DATA FOR PROCESSING:
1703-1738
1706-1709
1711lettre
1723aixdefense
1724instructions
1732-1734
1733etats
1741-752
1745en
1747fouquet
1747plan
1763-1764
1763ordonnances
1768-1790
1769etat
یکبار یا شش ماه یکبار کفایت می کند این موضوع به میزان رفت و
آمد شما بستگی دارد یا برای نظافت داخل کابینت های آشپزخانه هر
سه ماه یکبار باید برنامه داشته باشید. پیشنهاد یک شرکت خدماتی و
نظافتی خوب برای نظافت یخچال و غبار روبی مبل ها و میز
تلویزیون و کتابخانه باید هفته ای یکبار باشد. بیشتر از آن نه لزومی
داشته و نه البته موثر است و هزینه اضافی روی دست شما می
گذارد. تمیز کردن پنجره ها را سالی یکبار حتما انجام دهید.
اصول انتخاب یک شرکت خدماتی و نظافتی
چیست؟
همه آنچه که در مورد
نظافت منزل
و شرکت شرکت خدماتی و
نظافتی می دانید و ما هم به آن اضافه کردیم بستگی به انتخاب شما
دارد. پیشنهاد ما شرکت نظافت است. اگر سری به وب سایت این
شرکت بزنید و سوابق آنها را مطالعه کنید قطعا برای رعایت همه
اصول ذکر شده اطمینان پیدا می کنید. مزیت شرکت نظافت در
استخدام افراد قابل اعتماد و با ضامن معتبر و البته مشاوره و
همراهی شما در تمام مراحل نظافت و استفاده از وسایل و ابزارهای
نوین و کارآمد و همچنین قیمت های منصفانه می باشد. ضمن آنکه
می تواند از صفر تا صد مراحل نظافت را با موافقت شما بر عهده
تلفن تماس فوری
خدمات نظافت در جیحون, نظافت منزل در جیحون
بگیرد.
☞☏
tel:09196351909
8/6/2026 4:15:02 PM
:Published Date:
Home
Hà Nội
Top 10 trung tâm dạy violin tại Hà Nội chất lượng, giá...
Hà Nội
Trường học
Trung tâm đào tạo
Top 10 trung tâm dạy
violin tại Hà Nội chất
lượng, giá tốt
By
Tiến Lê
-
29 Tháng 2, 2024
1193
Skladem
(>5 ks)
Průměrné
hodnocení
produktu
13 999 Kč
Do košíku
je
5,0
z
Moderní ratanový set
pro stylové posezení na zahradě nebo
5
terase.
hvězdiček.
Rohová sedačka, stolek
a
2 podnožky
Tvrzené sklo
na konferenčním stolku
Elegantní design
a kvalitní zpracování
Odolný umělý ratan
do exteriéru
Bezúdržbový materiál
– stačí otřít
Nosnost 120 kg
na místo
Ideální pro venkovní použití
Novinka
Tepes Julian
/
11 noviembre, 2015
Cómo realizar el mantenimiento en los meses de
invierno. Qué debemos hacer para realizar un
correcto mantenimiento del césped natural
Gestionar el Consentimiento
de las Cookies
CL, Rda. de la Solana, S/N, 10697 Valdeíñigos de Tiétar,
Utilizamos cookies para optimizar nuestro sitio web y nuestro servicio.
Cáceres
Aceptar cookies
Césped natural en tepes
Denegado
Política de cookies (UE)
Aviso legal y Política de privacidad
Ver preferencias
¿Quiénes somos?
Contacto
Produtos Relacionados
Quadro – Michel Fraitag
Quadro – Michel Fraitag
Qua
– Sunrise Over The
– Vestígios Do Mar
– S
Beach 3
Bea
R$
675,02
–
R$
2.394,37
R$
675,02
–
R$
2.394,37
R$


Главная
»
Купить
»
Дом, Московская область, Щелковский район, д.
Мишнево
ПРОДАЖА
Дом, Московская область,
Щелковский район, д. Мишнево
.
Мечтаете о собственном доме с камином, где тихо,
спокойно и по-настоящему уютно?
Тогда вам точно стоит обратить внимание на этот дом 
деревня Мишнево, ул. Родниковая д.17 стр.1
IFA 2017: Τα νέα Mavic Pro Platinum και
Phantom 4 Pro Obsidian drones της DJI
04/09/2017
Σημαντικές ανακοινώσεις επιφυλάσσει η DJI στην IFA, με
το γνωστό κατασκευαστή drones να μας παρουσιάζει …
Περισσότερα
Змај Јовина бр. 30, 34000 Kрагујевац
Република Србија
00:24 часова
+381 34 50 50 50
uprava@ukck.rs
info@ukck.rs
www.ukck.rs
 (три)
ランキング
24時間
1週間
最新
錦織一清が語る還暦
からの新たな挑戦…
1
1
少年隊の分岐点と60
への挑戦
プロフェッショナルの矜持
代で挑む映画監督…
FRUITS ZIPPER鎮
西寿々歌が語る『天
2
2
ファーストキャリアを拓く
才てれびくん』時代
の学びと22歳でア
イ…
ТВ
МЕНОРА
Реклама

WORK INSTRUCTIONS: Pull out every line of the records that contains the string "نظافتی".

ANSWER FOR THIS EXERCISE:
نظافتی خوب برای نظافت یخچال و غبار روبی مبل ها و میز
اصول انتخاب یک شرکت خدماتی و نظافتی
نظافتی می دانید و ما هم به آن اضافه کردیم بستگی به انتخاب شما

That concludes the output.